All the Linux-centered "wows" for the foreseeable future will probably be sparked by the recent Red Hat 8.0 release and stretch the never-ending debate: Is Linux ready for the desktop?
Just to be different, we would like to direct your attention to another perspective.
Aficionados of MySQL and PostgreSQL will definitely disagree -- and we will probably hear from IBM Corp. -- but Oracle Corp. is still the most popular database for business applications. Expensive? Absolutely, and the license fee is only a minor part of that cost. High transaction volumes call for robust, budget-breaking servers. If business is good, the increased number of transactions can quickly exhaust your expansion options and make those luxurious toys ready for early replacement.

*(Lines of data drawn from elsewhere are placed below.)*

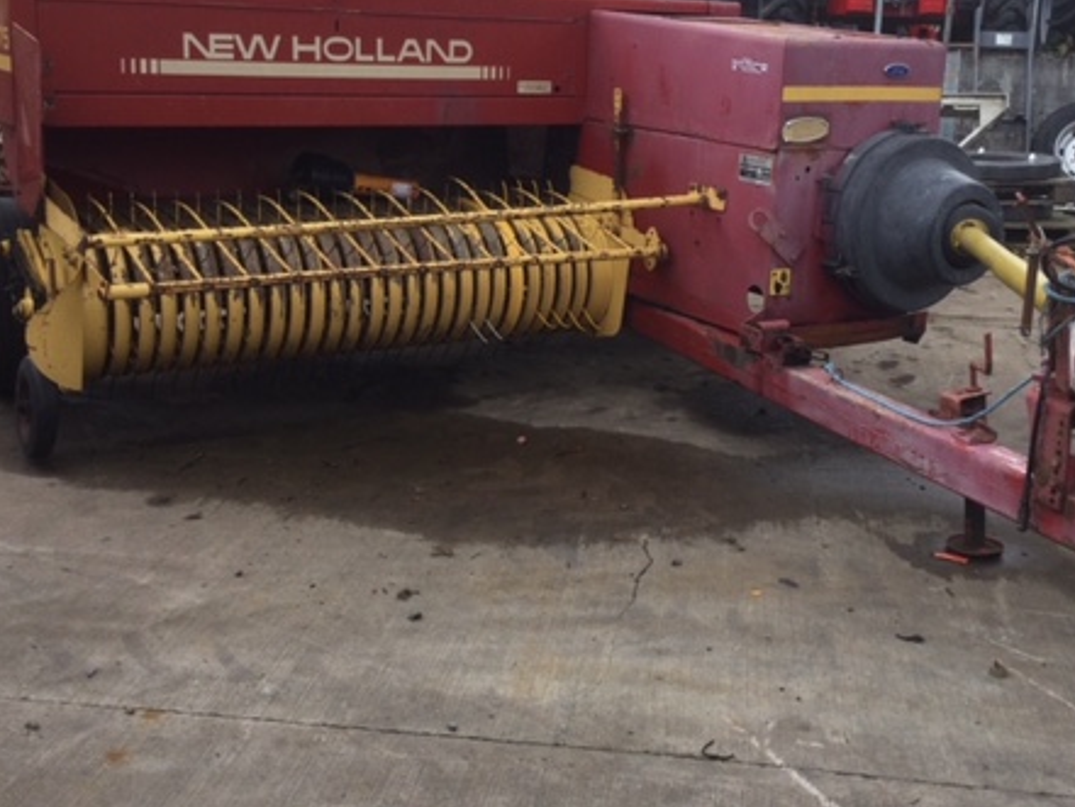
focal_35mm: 45
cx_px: 614
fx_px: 1398
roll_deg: -2.7
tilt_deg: -13.9
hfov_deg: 42.0
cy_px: 302
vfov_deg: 32.0
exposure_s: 1/176
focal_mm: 3.3
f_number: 2.4
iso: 25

The temptation to break that "forklift update" cycle by replacing those monolithic behemoths with a swarm of Intel-based commodities running Linux is strong, but may require solving three major problems: moving to an open storage architecture such as an open SAN; maintaining an efficient and compact infrastructure based on blade server clusters; and keeping administration costs within an acceptable range without skimping on performance and reliability.
The last point is probably the most daunting to tackle. Split your processing power over myriad cluster nodes, and you need the proper software to keep each node working in harmony over the SAN without the supervision of an army of administrators.
Sistina Software Inc. suggests that the latest version of its GFS (Global File System) 5.1 perfectly addresses the challenge and, judging from the specs, we tend to agree. Essentially, GFS creates a storage pool that every node, up to 256 per cluster, can share efficiently and reliably.
The latest version of GFS simplifies deployment (you don't have to compile your own Linux kernel), makes it possible to define cluster-wide user quotas, and -- returning to our earlier point -- introduces two features that seem tailored for Oracle 9i RAC (real application cluster) databases.
Normally, each computer running Oracle gets the coordinates of how to access the database from a specific directory lovingly called "home." Change any tuning parameter, or even the location of the data files, and you have to replicate that change on each cluster node that runs Oracle.
This introduces potential for errors and a significant amount of work if your cluster has many nodes. But GFS 5.1 allows Oracle's nodes to share the same "home" directory, drastically simplifying maintenance and eliminating the possibility of unsynchronized changes at the root.
If you are fighting nickels and dimes to prepare your budget for the next big iron replacement, it may be time to try a different approach -- Linux clusters. Perhaps desktops will follow.